Those who have exclusively disseminated Twin Peaks on Netflix have experienced a different show than the one I did. When Twin Peaks went into syndication on Bravo in 1993, he preceded each episode with unique intros from Catherine Coulson as the Log Lady. In the short, minute-or-less clips, Coulson recites cryptic axioms, impressions and imagery not directly related to the action of the episode, but which seems to reflect back on them obliquely — in a distinctly Lynchian way.

The “Log Lady Intros” certainly tremendously enhanced the experience for me when I watched Twin Peaks for the first time on DVD, where you can select to watch with or without them. One of the casualties of the streaming era has been the loss of Coulson’s haunting prefaces; however, you can still see them on the DVDs and Blu-Rays.

The Log Lady (whose real name is Margaret Lanterman) was not by any stretch of imagination a narratively important Twin Peaks character, but she certainly embodied what made the show unlike anything else on television. Essentially, Coulson understood the Lynchian way very well, and channeled it in her performance, in various sinister and charming moments that were generally tangential to the main “plot” of the show. How much did the whys and wherefores matter in Peaks anyway? It was the mood — the easily provoked feelings of dread and wonder, the constant quaking at demons visible or invisible, but never completely explained.
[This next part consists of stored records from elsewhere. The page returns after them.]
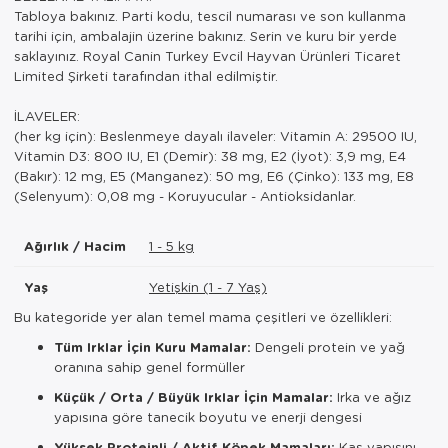
Tabloya bakınız. Parti kodu, tescil numarası ve son kullanma
tarihi için, ambalajin üzerine bakınız. Serin ve kuru bir yerde
saklayınız. Royal Canin Turkey Evcil Hayvan Ürünleri Ticaret
Limited Şirketi tarafından ithal edilmiştir.
İLAVELER:
(her kg için): Beslenmeye dayalı ilaveler: Vitamin A: 29500 IU,
Vitamin D3: 800 IU, E1 (Demir): 38 mg, E2 (İyot): 3,9 mg, E4
(Bakır): 12 mg, E5 (Manganez): 50 mg, E6 (Çinko): 133 mg, E8
(Selenyum): 0,08 mg - Koruyucular - Antioksidanlar.
Ağırlık / Hacim
1 - 5 kg
Yaş
Yetişkin (1 - 7 Yaş)
Bu kategoride yer alan temel mama çeşitleri ve özellikleri:
Tüm Irklar İçin Kuru Mamalar:
Dengeli protein ve yağ
oranına sahip genel formüller
Küçük / Orta / Büyük Irklar İçin Mamalar:
Irka ve ağız
yapısına göre tanecik boyutu ve enerji dengesi
Yüksek Proteinli / Aktif Köpek Mamaları:
Kas yapısını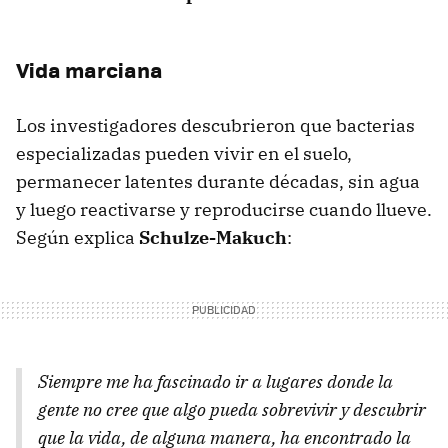
Vida marciana
Los investigadores descubrieron que bacterias
especializadas pueden vivir en el suelo,
permanecer latentes durante décadas, sin agua
y luego reactivarse y reproducirse cuando llueve.
Según explica
Schulze-Makuch
:
Siempre me ha fascinado ir a lugares donde la
gente no cree que algo pueda sobrevivir y descubrir
que la vida, de alguna manera, ha encontrado la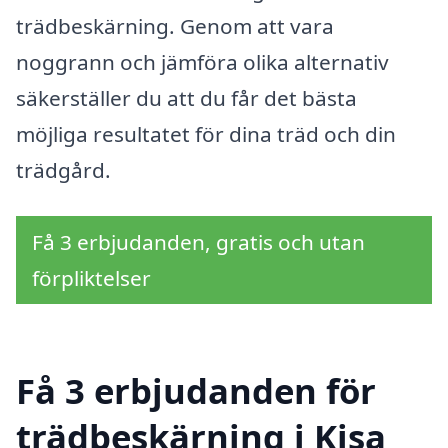
trädbeskärning. Genom att vara
noggrann och jämföra olika alternativ
säkerställer du att du får det bästa
möjliga resultatet för dina träd och din
trädgård.
Få 3 erbjudanden, gratis och utan
förpliktelser
Få 3 erbjudanden för
trädbeskärning i Kisa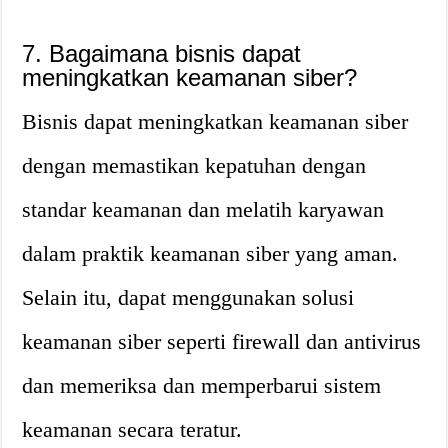
7. Bagaimana bisnis dapat
meningkatkan keamanan siber?
Bisnis dapat meningkatkan keamanan siber
dengan memastikan kepatuhan dengan
standar keamanan dan melatih karyawan
dalam praktik keamanan siber yang aman.
Selain itu, dapat menggunakan solusi
keamanan siber seperti firewall dan antivirus
dan memeriksa dan memperbarui sistem
keamanan secara teratur.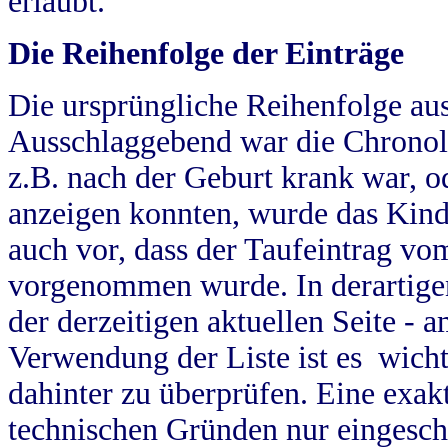
erlaubt.
Die Reihenfolge der Einträge
Die ursprüngliche Reihenfolge au
Ausschlaggebend war die Chronol
z.B. nach der Geburt krank war, od
anzeigen konnten, wurde das Kind
auch vor, dass der Taufeintrag vo
vorgenommen wurde. In derartigen
der derzeitigen aktuellen Seite -
Verwendung der Liste ist es wich
dahinter zu überprüfen. Eine exa
technischen Gründen nur eingesch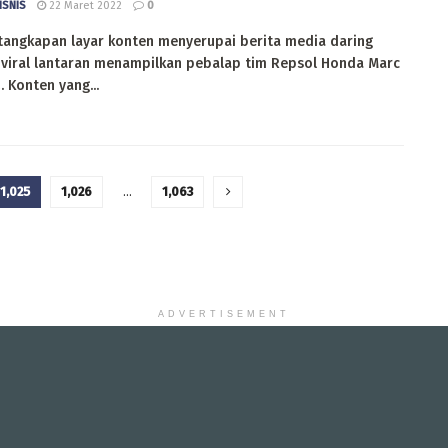
ISNIS
22 Maret 2022
0
tangkapan layar konten menyerupai berita media daring
 viral lantaran menampilkan pebalap tim Repsol Honda Marc
 Konten yang...
1,025
1,026
…
1,063
ADVERTISEMENT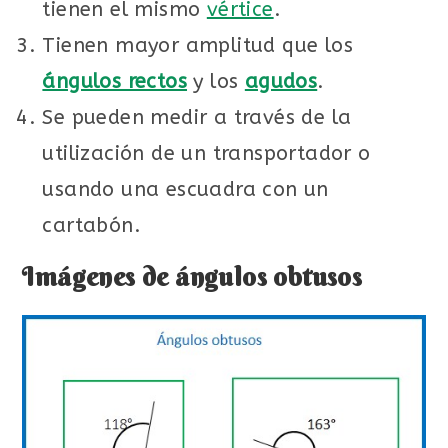
tienen el mismo
vértice
.
Tienen mayor amplitud que los
ángulos rectos
y los
agudos
.
Se pueden medir a través de la
utilización de un transportador o
usando una escuadra con un
cartabón.
Imágenes de ángulos obtusos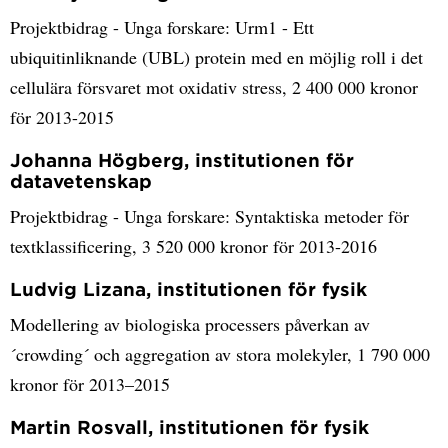
Projektbidrag - Unga forskare: Urm1 - Ett
ubiquitinliknande (UBL) protein med en möjlig roll i det
cellulära försvaret mot oxidativ stress, 2 400 000 kronor
för 2013-2015
Johanna Högberg, institutionen för
datavetenskap
Projektbidrag - Unga forskare: Syntaktiska metoder för
textklassificering, 3 520 000 kronor för 2013-2016
Ludvig Lizana, institutionen för fysik
Modellering av biologiska processers påverkan av
´crowding´ och aggregation av stora molekyler, 1 790 000
kronor för 2013–2015
Martin Rosvall, institutionen för fysik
Coulson’s acute understanding of Lynch’s sensibilities, no doubt, dates back to her beginnings working with him when he was still a struggling art film director. She was married to actor Jack Nance until 1976, who, before his death in 1996, appeared in almost every Lynch project from Twin Peaks to Lost Highway. Coulson assisted the director during the harrowing, five-year production period of his first feature: 1977’s Nance-starring Eraserhead.
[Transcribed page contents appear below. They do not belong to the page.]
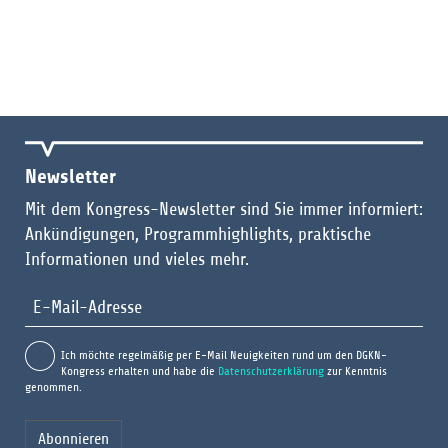
Newsletter
Mit dem Kongress-Newsletter sind Sie immer informiert:
Ankündigungen, Programmhighlights, praktische
Informationen und vieles mehr.
Ich möchte regelmäßig per E-Mail Neuigkeiten rund um den DGKN-
Kongress erhalten und habe die
Datenschutzerklärung
zur Kenntnis
genommen.
Abonnieren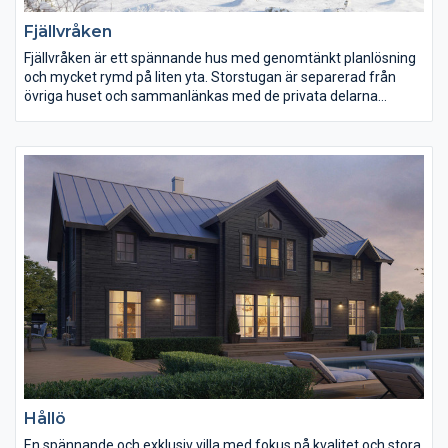
Fjällvråken
Fjällvråken är ett spännande hus med genomtänkt planlösning
och mycket rymd på liten yta. Storstugan är separerad från
övriga huset och sammanlänkas med de privata delarna
genom den rymliga hallen. De stora fönsterpartierna och
fönsterdörren öppnar upp till den takade altanen utanför och
binder samman ute och inne. Fyra sovrum ger möjlighet till
många bäddar för eget bruk eller för uthyrning.
Hållö
En spännande och exklusiv villa med fokus på kvalitet och stora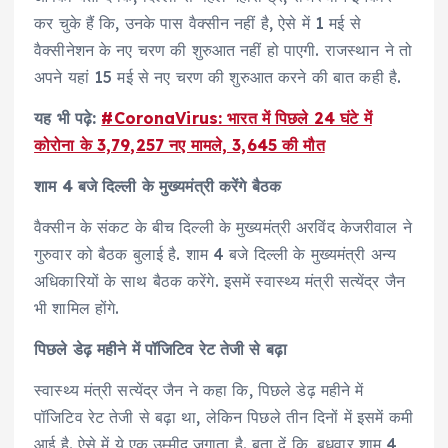
कर चुके हैं कि, उनके पास वैक्सीन नहीं है, ऐसे में 1 मई से
वैक्सीनेशन के नए चरण की शुरुआत नहीं हो पाएगी. राजस्थान ने तो
अपने यहां 15 मई से नए चरण की शुरुआत करने की बात कही है.
यह भी पढ़े:
#CoronaVirus: भारत में पिछले 24 घंटे में
कोरोना के 3,79,257 नए मामले, 3,645 की मौत
शाम 4 बजे दिल्ली के मुख्यमंत्री करेंगे बैठक
वैक्सीन के संकट के बीच दिल्ली के मुख्यमंत्री अरविंद केजरीवाल ने
गुरुवार को बैठक बुलाई है. शाम 4 बजे दिल्ली के मुख्यमंत्री अन्य
अधिकारियों के साथ बैठक करेंगे. इसमें स्वास्थ्य मंत्री सत्येंद्र जैन
भी शामिल होंगे.
पिछले डेढ़ महीने में पॉजिटिव रेट तेजी से बढ़ा
स्वास्थ्य मंत्री सत्येंद्र जैन ने कहा कि, पिछले डेढ़ महीने में
पॉजिटिव रेट तेजी से बढ़ा था, लेकिन पिछले तीन दिनों में इसमें कमी
आई है. ऐसे में ये एक उम्मीद जगाता है. बता दें कि, बुधवार शाम 4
On a break from the project, Coulson starred in a Lynch short, The Amputee, as a legless woman. Lynch recalled that she began meditating with him during this time — a difficult one for him both personally and financially.

Coulson’s film and television resume is short, including Peaks homages on Portlandia and Psych, as well as independent film roles. But she was active as a theatrical performer, particularly in the last years of her life, at the renowned Oregon Shakespeare Festival, which is held annually in Coulson’s scenic hometown of Ashland, Oregon.
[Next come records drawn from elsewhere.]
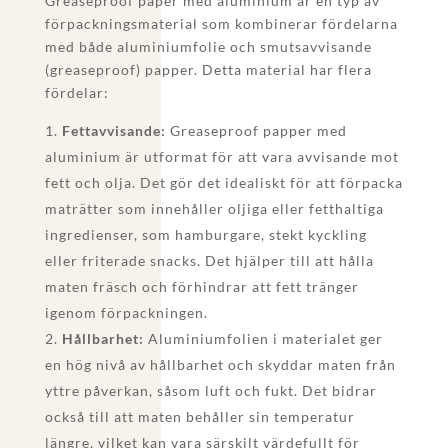
Greaseproof paper med aluminium är en typ av
förpackningsmaterial som kombinerar fördelarna
med både aluminiumfolie och smutsavvisande
(greaseproof) papper. Detta material har flera
fördelar:
Fettavvisande:
Greaseproof papper med
aluminium är utformat för att vara avvisande mot
fett och olja. Det gör det idealiskt för att förpacka
maträtter som innehåller oljiga eller fetthaltiga
ingredienser, som hamburgare, stekt kyckling
eller friterade snacks. Det hjälper till att hålla
maten fräsch och förhindrar att fett tränger
igenom förpackningen.
Hållbarhet:
Aluminiumfolien i materialet ger
en hög nivå av hållbarhet och skyddar maten från
yttre påverkan, såsom luft och fukt. Det bidrar
också till att maten behåller sin temperatur
längre, vilket kan vara särskilt värdefullt för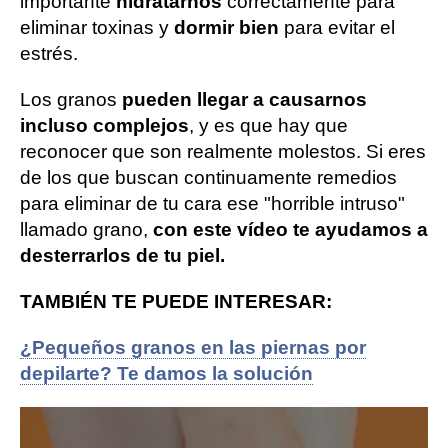
importante
hidratarnos
correctamente para
eliminar toxinas y
dormir bien
para evitar el
estrés.
Los granos
pueden llegar a causarnos
incluso complejos
, y es que hay que
reconocer que son realmente molestos. Si eres
de los que buscan continuamente remedios
para eliminar de tu cara ese "horrible intruso"
llamado grano,
con este vídeo te ayudamos a
desterrarlos de tu piel.
TAMBIÉN TE PUEDE INTERESAR:
¿Pequeños granos en las piernas por
depilarte? Te damos la solución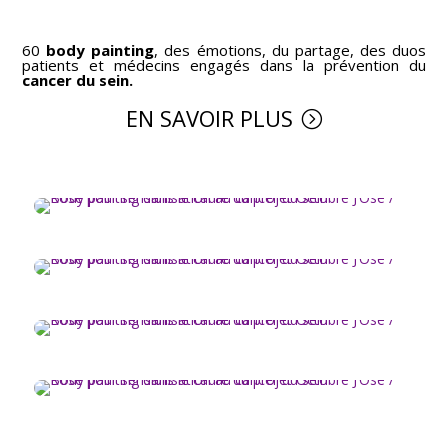
60
body painting
, des émotions, du partage, des duos
patients et médecins engagés dans la prévention du
cancer du sein.
EN SAVOIR PLUS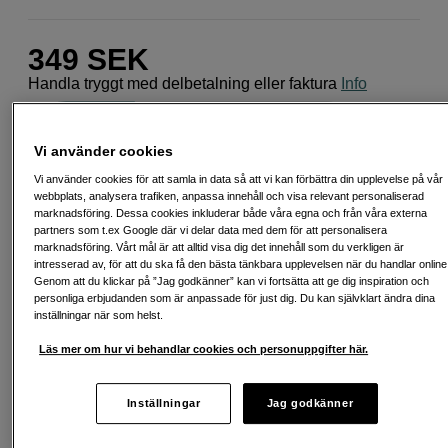
349
SEK
Handla tryggt med delbetalning eller faktura
Info
Antal
Lägg i kundvagn
Vi använder cookies
Vi använder cookies för att samla in data så att vi kan förbättra din upplevelse på vår
webbplats, analysera trafiken, anpassa innehåll och visa relevant personaliserad
marknadsföring. Dessa cookies inkluderar både våra egna och från våra externa
partners som t.ex Google där vi delar data med dem för att personalisera
marknadsföring. Vårt mål är att alltid visa dig det innehåll som du verkligen är
Fri frakt vid köp över 1 500 kronor
intresserad av, för att du ska få den bästa tänkbara upplevelsen när du handlar online
Genom att du klickar på ”Jag godkänner” kan vi fortsätta att ge dig inspiration och
Köp nu och betala inom 30 dagar
personliga erbjudanden som är anpassade för just dig. Du kan självklart ändra dina
inställningar när som helst.
Personlig service och expertrådgivning
Läs mer om hur vi behandlar cookies och personuppgifter här.
Inställningar
Jag godkänner
Passande tillbehör
Se fler tillbehör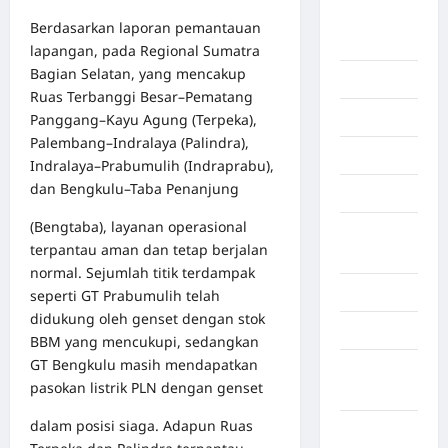
Benua
Berdasarkan laporan pemantauan
Afrika
lapangan, pada Regional Sumatra
Bagian Selatan, yang mencakup
Berita viral
Ruas Terbanggi Besar–Pematang
Binjai
Panggang–Kayu Agung (Terpeka),
Palembang–Indralaya (Palindra),
Blog
Indralaya–Prabumulih (Indraprabu),
dan Bengkulu–Taba Penanjung
Business
(Bengtaba), layanan operasional
Buton
terpantau aman dan tetap berjalan
Tengah
normal. Sejumlah titik terdampak
Cilacap
seperti GT Prabumulih telah
didukung oleh genset dengan stok
Decor
BBM yang mencukupi, sedangkan
GT Bengkulu masih mendapatkan
Deli
pasokan listrik PLN dengan genset
Serdang
dalam posisi siaga. Adapun Ruas
Dumai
She stayed connected to Twin Peaks throughout her life, and attended the annual fan convention in Washington state several times, including this past year. Coulson had been confirmed for the upcoming reboot of the show on Showtime, but it is unclear if any of her scenes had been shot (shooting was to begin this month).

In memory, Peaks fans, check out the complete Log Lady intros on YouTube (they’re all there) by way of remembering the actress who understood Lynchian better than nearly anyone.